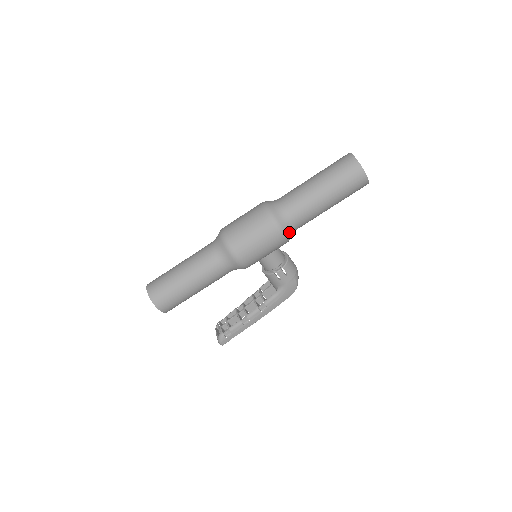
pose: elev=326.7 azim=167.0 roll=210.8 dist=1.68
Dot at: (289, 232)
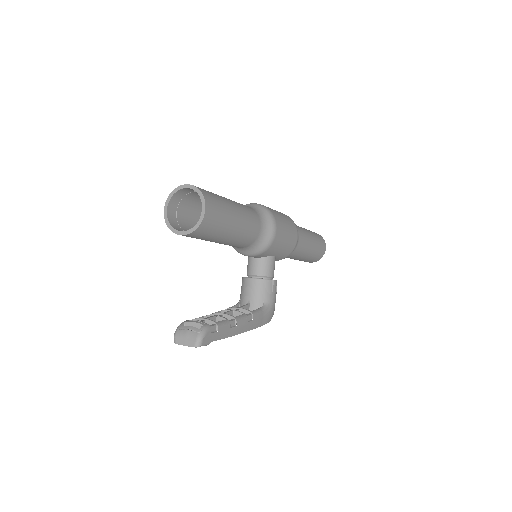
Dot at: occluded
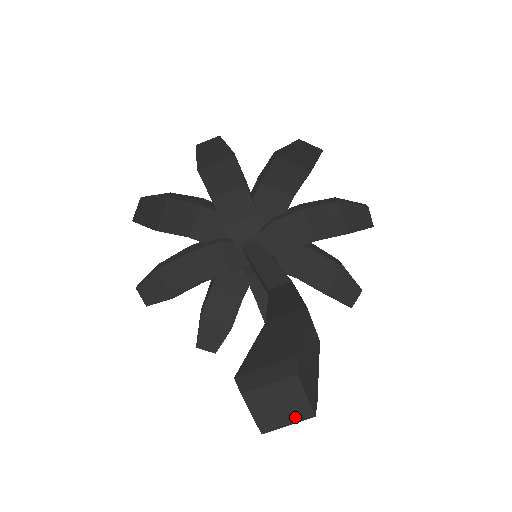
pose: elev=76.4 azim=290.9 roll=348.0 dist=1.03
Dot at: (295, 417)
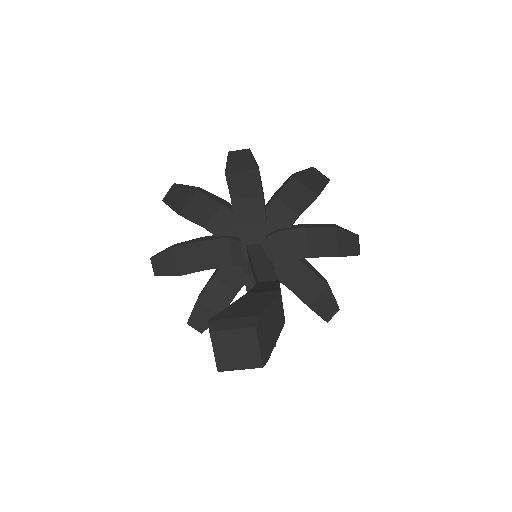
Dot at: (247, 364)
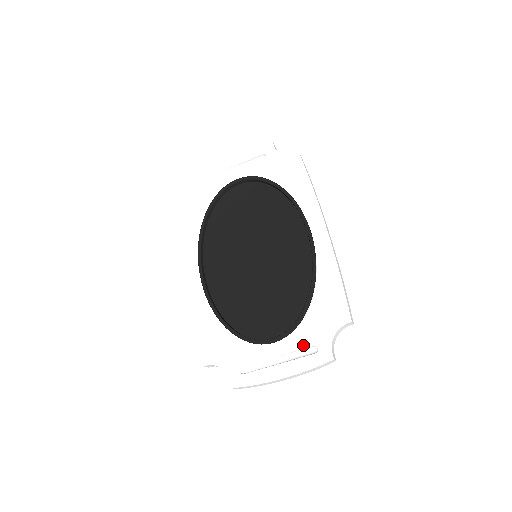
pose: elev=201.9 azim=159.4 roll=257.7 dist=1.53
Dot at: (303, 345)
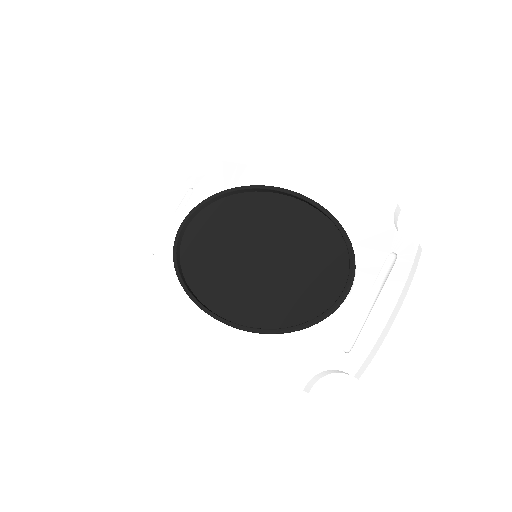
Dot at: (378, 265)
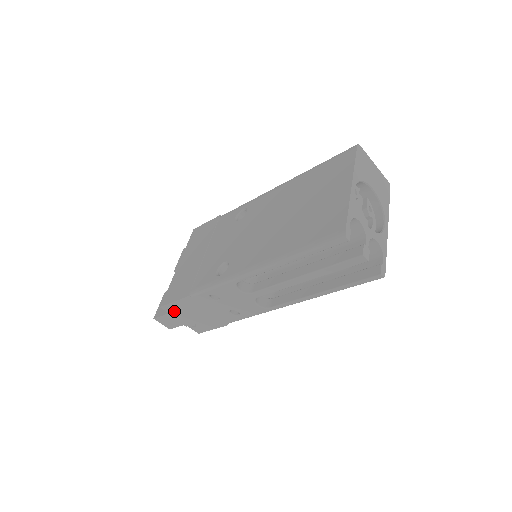
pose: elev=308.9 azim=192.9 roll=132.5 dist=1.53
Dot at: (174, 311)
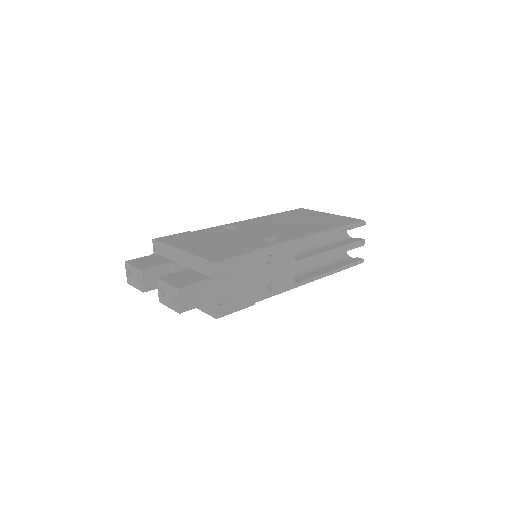
Dot at: (214, 277)
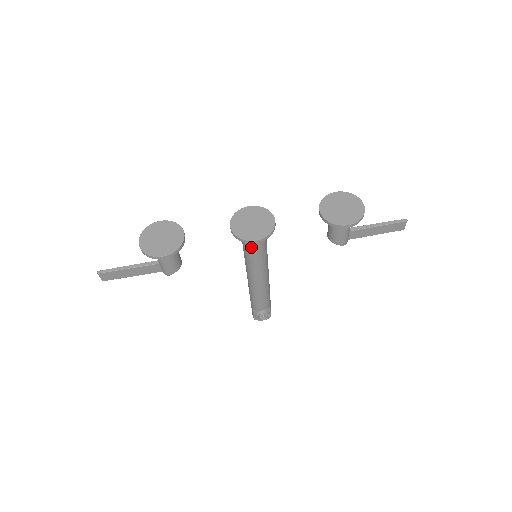
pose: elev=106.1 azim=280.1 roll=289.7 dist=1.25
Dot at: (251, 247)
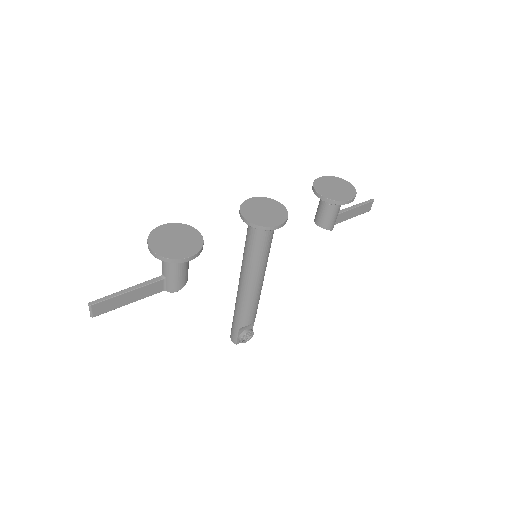
Dot at: (263, 240)
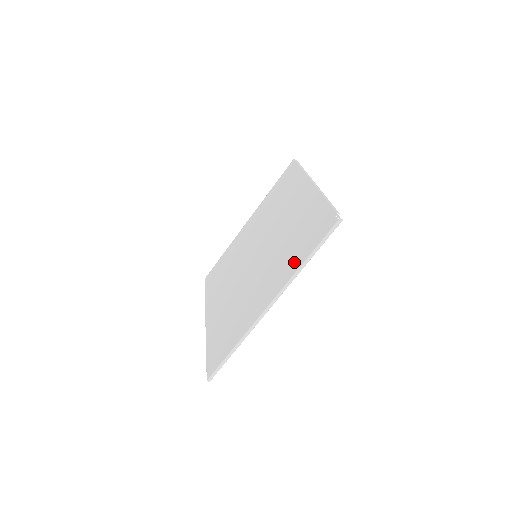
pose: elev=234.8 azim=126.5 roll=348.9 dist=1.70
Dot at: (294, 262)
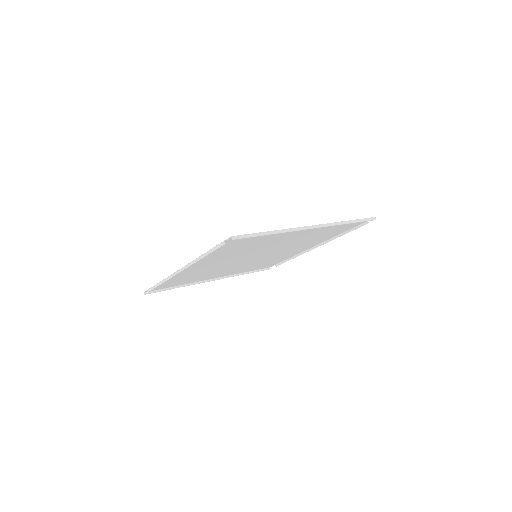
Dot at: (332, 226)
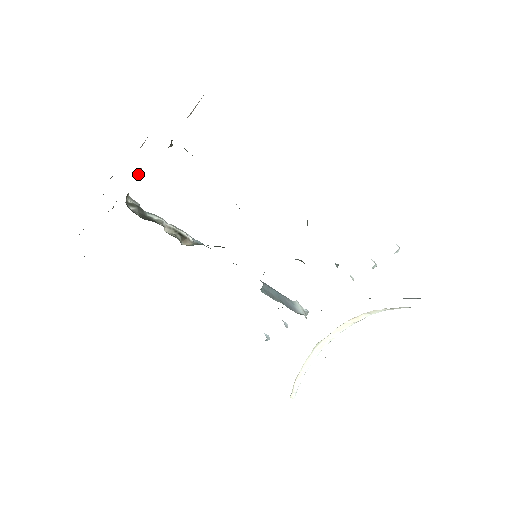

WORK TO DO:
Turn every line of the entries above into a JSON list of strings, one string per line. Skip blank lines and leave out the picture lines.

FINAL RESULT:
[
  "pose: elev=326.7 azim=167.0 roll=210.8 dist=1.68",
  "Dot at: (289, 232)",
  "Dot at: occluded",
  "pose: elev=76.4 azim=290.9 roll=348.0 dist=1.03",
  "Dot at: (295, 417)",
  "Dot at: (247, 364)",
  "pose: elev=201.9 azim=159.4 roll=257.7 dist=1.53",
  "Dot at: (303, 345)",
  "Dot at: (378, 265)",
  "pose: elev=308.9 azim=192.9 roll=132.5 dist=1.53",
  "Dot at: (174, 311)",
  "Dot at: (214, 277)",
  "pose: elev=106.1 azim=280.1 roll=289.7 dist=1.25",
  "Dot at: (251, 247)",
  "Dot at: (263, 240)",
  "pose: elev=234.8 azim=126.5 roll=348.9 dist=1.70",
  "Dot at: (294, 262)",
  "Dot at: (332, 226)"
]